(What is being asked)
Print exactly what appears from the line containing "thumb tip: (138, 99)" through the final line of the data below, pictures excluded.

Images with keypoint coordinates
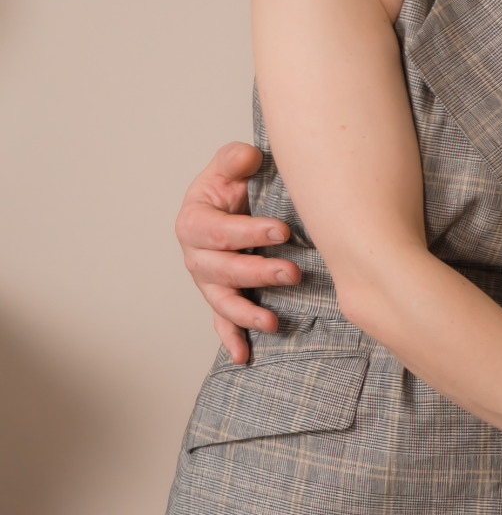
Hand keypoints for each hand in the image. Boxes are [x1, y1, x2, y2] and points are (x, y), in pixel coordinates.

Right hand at [175, 142, 302, 363]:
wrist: (235, 207)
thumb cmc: (234, 188)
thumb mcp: (232, 168)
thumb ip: (235, 160)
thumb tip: (248, 157)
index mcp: (194, 221)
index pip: (218, 230)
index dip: (249, 231)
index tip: (283, 230)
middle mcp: (197, 255)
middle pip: (222, 270)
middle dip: (257, 273)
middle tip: (293, 272)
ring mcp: (208, 282)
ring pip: (221, 302)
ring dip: (246, 315)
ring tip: (273, 323)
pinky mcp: (221, 299)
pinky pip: (221, 323)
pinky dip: (231, 340)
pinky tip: (242, 356)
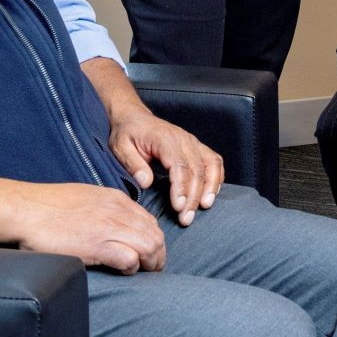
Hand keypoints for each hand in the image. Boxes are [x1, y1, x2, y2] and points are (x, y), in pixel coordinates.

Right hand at [9, 181, 166, 273]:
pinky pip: (130, 259)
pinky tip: (124, 271)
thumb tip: (111, 225)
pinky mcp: (98, 245)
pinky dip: (132, 268)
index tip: (149, 254)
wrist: (26, 210)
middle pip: (155, 235)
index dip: (154, 240)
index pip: (149, 221)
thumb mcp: (85, 198)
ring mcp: (109, 228)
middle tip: (152, 269)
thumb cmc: (48, 207)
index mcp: (115, 200)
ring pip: (149, 246)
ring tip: (142, 273)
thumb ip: (104, 209)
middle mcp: (118, 211)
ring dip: (150, 263)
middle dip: (158, 255)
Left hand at [109, 109, 224, 226]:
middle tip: (187, 218)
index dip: (181, 187)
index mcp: (164, 139)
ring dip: (210, 187)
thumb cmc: (127, 133)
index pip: (179, 165)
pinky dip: (217, 177)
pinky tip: (211, 194)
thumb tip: (146, 182)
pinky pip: (214, 161)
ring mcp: (192, 142)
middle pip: (197, 169)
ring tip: (205, 207)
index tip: (178, 207)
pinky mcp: (196, 146)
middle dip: (194, 196)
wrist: (134, 117)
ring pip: (210, 164)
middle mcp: (183, 139)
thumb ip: (133, 164)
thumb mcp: (120, 147)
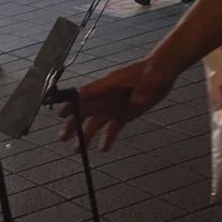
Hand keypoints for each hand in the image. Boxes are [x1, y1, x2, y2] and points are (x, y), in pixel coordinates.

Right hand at [59, 60, 176, 151]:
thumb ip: (143, 88)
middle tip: (62, 138)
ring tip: (77, 150)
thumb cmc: (154, 71)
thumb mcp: (151, 77)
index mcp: (109, 84)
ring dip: (85, 135)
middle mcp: (107, 96)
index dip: (73, 103)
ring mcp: (114, 106)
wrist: (162, 72)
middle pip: (86, 110)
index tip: (60, 113)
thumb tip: (138, 99)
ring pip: (95, 122)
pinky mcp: (123, 115)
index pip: (86, 94)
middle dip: (73, 124)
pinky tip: (103, 149)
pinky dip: (107, 138)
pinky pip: (112, 128)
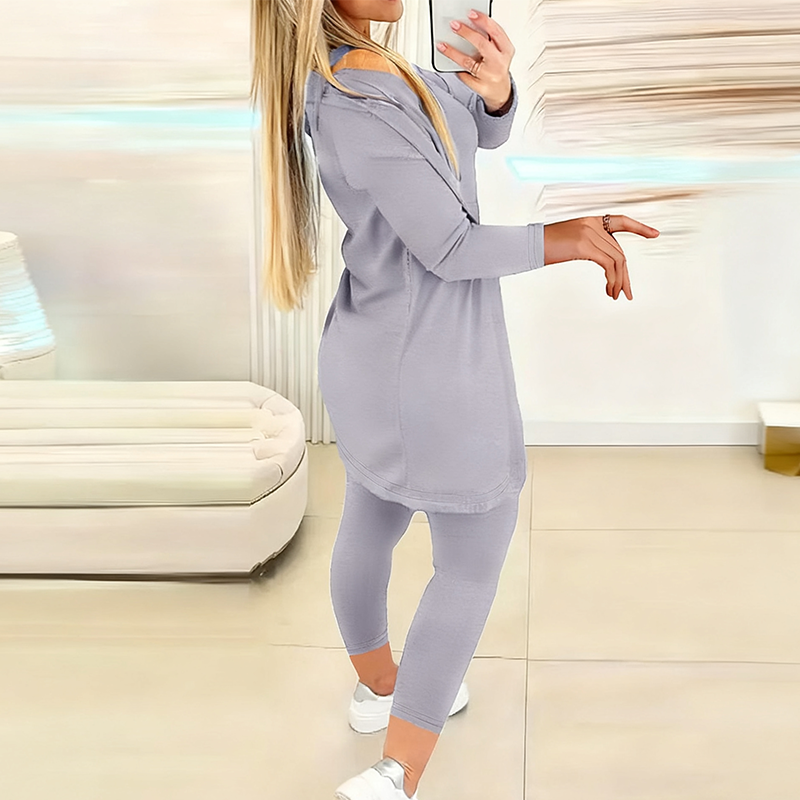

(Final answer)
thumb tip: (138, 99)
ring pip: (95, 122)
pinky mcp: (123, 115)
index pip: (86, 94)
middle dip: (73, 124)
pinky tip: (103, 149)
pinky dip: (107, 138)
pinky pip: (112, 128)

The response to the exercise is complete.